In this book, Chelsea lets the reader in and catalogues her therapy sessions. With the help of her therapist, she tries to understand where her anger stems from and what events could have made her into the woman she is. Chelsea goes deeper than I ever thought she would. She goes way back, to her childhood, and relives her older brother’s death. With the help of her therapist, she acknowledges how her life has shifted after this event and how it has shaped her in ways she wasn’t aware of. She also talks about her parents’ deaths, her privilege’s impact on her career, her devotion to her rescued chow chows and her relationship with her sisters and brothers.
What I loved the most about this memoir was how raw and honest it was. This is even truer when you listen to it, because you can hear the emotion in Chelsea’s voice whenever she talks about her family. Many times, you can hear her voice shake as she tries to hold back tears. Often, I found myself getting teary while listening to her. She even made me full on cry in the bus on my way to work! It’s not that the book is sad, if you know Chelsea Handler, you know it’s also incredibly funny. One second you’re bursting into tears and the next you can’t help but laugh. There’s no in-between. This book is just full of raw emotions.
Everything with me had always been black and white. Life or death, I wanted more gray. I wanted to learn how to forgive.”

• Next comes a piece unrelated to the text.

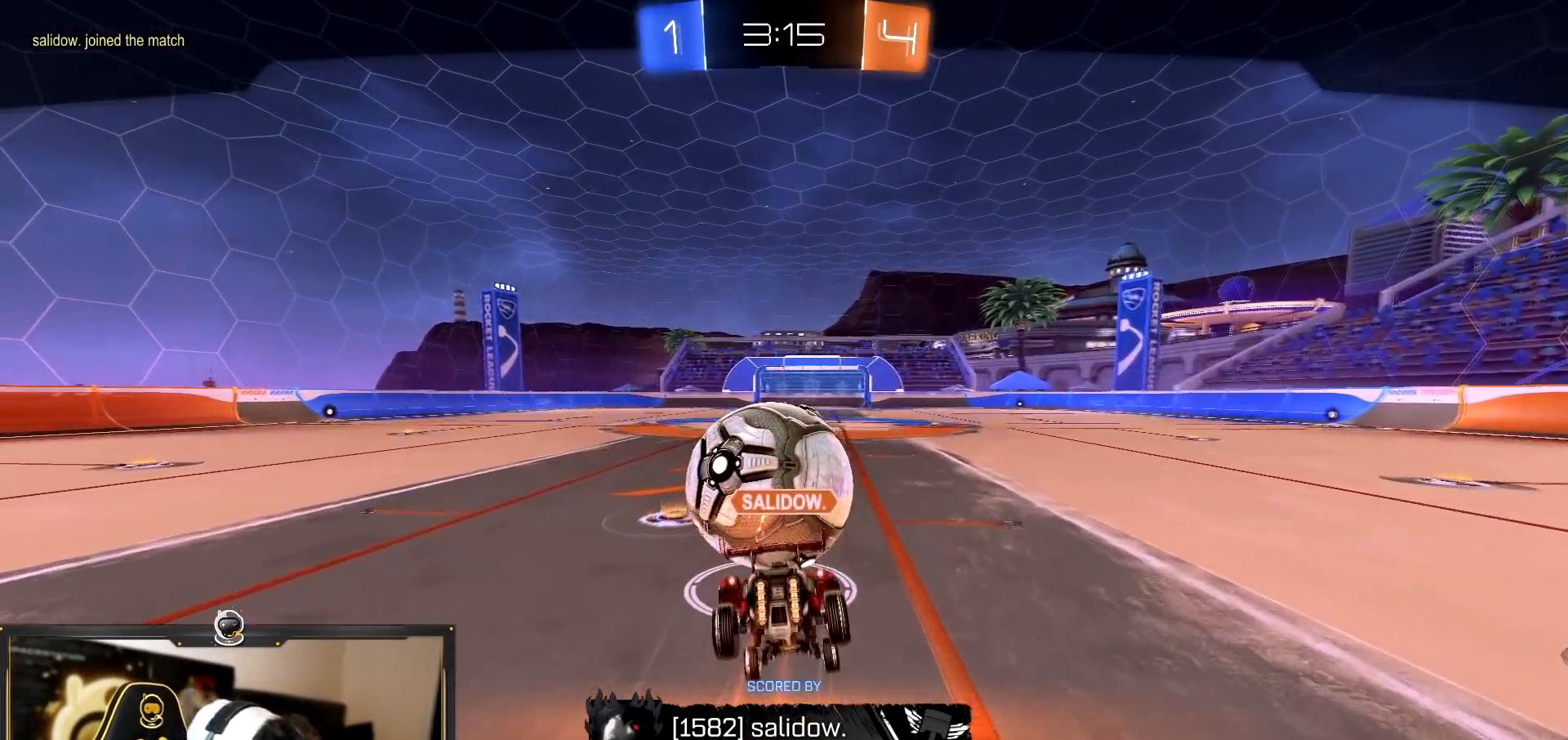
{"buttons": [], "left_stick": "center", "right_stick": "center", "events": []}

Chelsea’s open about therapy and doesn’t try to sugar coat the process or make herself look good. If anything, some passages can feel a bit self-deprecating. But it makes her very relatable, even though at first glance she shouldn’t be. After all, the book starts with how she has to ask her assistants to turn on her TV for her… Not very down-to-earth, I know. This is what makes her process so interesting though. She is aware of her privilege and wants to change. She plans on learning more about herself but, most of all, she wants to develop empathy and learn about others, too. I think it’s important for celebrities whom people look up to to be open about therapy. Mental health is so important, but it’s still a subject people tend to avoid. I hope more and more authors are open about it as I think it could help a lot of people.
For the record, I would like to state that never in the history of humankind has a woman been told to calm down and then calmed down. We don’t like that”
In all, I can’t recommend this book enough. If you love memoirs, sarcasm, and dogs, you’ll absolutely love this! Although I still prefer reading tangible books, I suggest you listen to Chelsea’s audiobook. It’s even more touching when you hear her voice. I can’t wait to see what the new Chelsea has in store for us next. (And I kind of think I need to see a therapist now… Oh, well.)